Case Report: Exome Sequencing Identified Variants in Three Candidate Genes From Two Families With Hearing Loss, Onychodystrophy, and Epilepsy

A cohort of 542 individuals in 166 families with congenital hearing loss was recruited for whole-exome sequencing analysis. Here, we report the identification of three variants in five affected individuals in two unrelated families.
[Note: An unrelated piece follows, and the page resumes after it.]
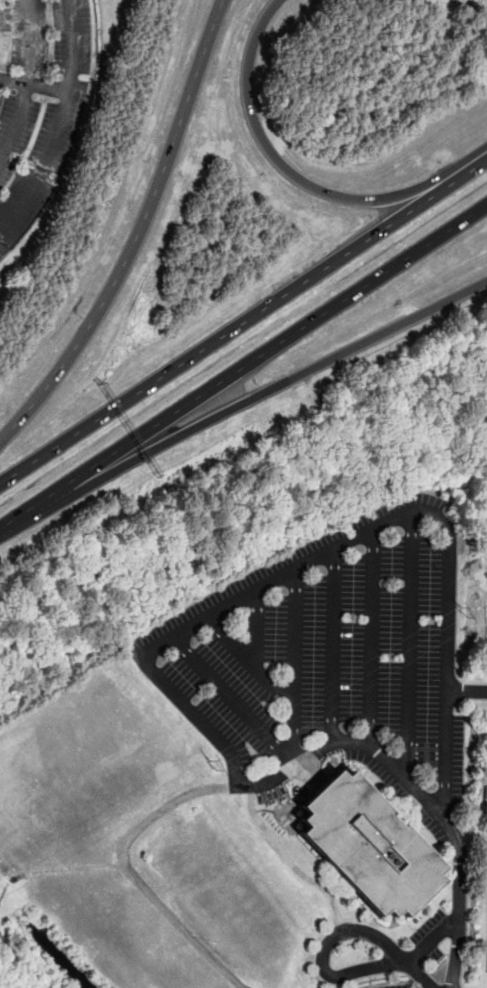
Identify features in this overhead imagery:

In family 1, a nonsense mutation (c.1516C>T, p.R506*) in the ATP6V1B2 gene, a known causal allele for dominant deafness-onychodystrophy (DDOD), was identified in the mother and son with DDOD. However, a novel heterozygous variant (c.1590T>G, p.D530E) in TJP2, a known causal gene for hearing-loss, was also detected in the patients. In family 2, the same mutation (c.1516C>T, p.R506*) of ATP6V1B2 was detected from the father and daughter with DDOD. Furthermore, a novel heterozygous variant (c.733A>G, p.M245V) in the KIF11 gene was identified from the spouse with sensorineural hearing-loss and epilepsy. Notably, genotype-phenotype analysis of KIF11-associated disorders revealed that the p.M245V and two reported hearing-loss-associated variants (p.S235C and p.H244Y) are all mapped to a single β-sheet (Ser235∼M245) in the kinesin motor domain. Together, this is the first demonstration that ATP6V1B2-caused DDOD is an autosomal dominant genetic disease, compared to previous cases with de novo mutation. Our findings expand the variant spectrum of hearing-loss-associated genes and provide new insights on understanding of hearing-loss candidate genes ATP6V1B2, TJP2, and KIF11.